WHAT TO WORK ON:
Print the following entries without any change.

RECORD SET:
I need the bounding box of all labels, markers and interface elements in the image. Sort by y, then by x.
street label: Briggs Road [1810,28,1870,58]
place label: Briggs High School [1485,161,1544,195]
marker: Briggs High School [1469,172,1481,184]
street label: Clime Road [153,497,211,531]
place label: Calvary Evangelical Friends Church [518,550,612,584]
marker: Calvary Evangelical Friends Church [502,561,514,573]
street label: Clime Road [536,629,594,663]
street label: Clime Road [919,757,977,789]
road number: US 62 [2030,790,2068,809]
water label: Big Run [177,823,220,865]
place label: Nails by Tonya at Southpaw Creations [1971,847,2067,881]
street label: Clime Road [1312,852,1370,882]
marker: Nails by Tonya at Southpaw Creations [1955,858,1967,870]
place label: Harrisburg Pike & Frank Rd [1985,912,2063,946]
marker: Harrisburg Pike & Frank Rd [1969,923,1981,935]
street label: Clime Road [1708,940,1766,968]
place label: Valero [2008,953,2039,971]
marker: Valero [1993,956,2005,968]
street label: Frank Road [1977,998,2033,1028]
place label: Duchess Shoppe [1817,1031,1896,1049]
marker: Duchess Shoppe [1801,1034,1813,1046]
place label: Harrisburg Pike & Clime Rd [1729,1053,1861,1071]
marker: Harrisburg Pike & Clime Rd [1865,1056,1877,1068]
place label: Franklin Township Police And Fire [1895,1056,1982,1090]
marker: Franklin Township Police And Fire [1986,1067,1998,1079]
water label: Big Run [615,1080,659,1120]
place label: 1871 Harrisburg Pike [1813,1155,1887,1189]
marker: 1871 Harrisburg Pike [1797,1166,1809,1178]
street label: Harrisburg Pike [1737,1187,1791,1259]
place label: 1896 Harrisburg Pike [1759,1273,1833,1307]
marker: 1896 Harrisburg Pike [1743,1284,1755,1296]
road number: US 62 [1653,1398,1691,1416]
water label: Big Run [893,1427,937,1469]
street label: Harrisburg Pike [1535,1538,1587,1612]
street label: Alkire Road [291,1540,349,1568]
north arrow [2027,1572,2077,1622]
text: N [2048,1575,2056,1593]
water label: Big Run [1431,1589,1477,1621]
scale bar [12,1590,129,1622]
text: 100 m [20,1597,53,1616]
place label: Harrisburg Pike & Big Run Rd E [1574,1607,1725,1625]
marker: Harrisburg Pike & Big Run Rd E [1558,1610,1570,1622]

ANSWER TO THE PROBLEM:
I need the bounding box of all labels, markers and interface elements in the image. Sort by y, then by x.
street label: Briggs Road [1810,28,1870,58]
place label: Briggs High School [1485,161,1544,195]
marker: Briggs High School [1469,172,1481,184]
street label: Clime Road [153,497,211,531]
place label: Calvary Evangelical Friends Church [518,550,612,584]
marker: Calvary Evangelical Friends Church [502,561,514,573]
street label: Clime Road [536,629,594,663]
street label: Clime Road [919,757,977,789]
road number: US 62 [2030,790,2068,809]
water label: Big Run [177,823,220,865]
place label: Nails by Tonya at Southpaw Creations [1971,847,2067,881]
street label: Clime Road [1312,852,1370,882]
marker: Nails by Tonya at Southpaw Creations [1955,858,1967,870]
place label: Harrisburg Pike & Frank Rd [1985,912,2063,946]
marker: Harrisburg Pike & Frank Rd [1969,923,1981,935]
street label: Clime Road [1708,940,1766,968]
place label: Valero [2008,953,2039,971]
marker: Valero [1993,956,2005,968]
street label: Frank Road [1977,998,2033,1028]
place label: Duchess Shoppe [1817,1031,1896,1049]
marker: Duchess Shoppe [1801,1034,1813,1046]
place label: Harrisburg Pike & Clime Rd [1729,1053,1861,1071]
marker: Harrisburg Pike & Clime Rd [1865,1056,1877,1068]
place label: Franklin Township Police And Fire [1895,1056,1982,1090]
marker: Franklin Township Police And Fire [1986,1067,1998,1079]
water label: Big Run [615,1080,659,1120]
place label: 1871 Harrisburg Pike [1813,1155,1887,1189]
marker: 1871 Harrisburg Pike [1797,1166,1809,1178]
street label: Harrisburg Pike [1737,1187,1791,1259]
place label: 1896 Harrisburg Pike [1759,1273,1833,1307]
marker: 1896 Harrisburg Pike [1743,1284,1755,1296]
road number: US 62 [1653,1398,1691,1416]
water label: Big Run [893,1427,937,1469]
street label: Harrisburg Pike [1535,1538,1587,1612]
street label: Alkire Road [291,1540,349,1568]
north arrow [2027,1572,2077,1622]
text: N [2048,1575,2056,1593]
water label: Big Run [1431,1589,1477,1621]
scale bar [12,1590,129,1622]
text: 100 m [20,1597,53,1616]
place label: Harrisburg Pike & Big Run Rd E [1574,1607,1725,1625]
marker: Harrisburg Pike & Big Run Rd E [1558,1610,1570,1622]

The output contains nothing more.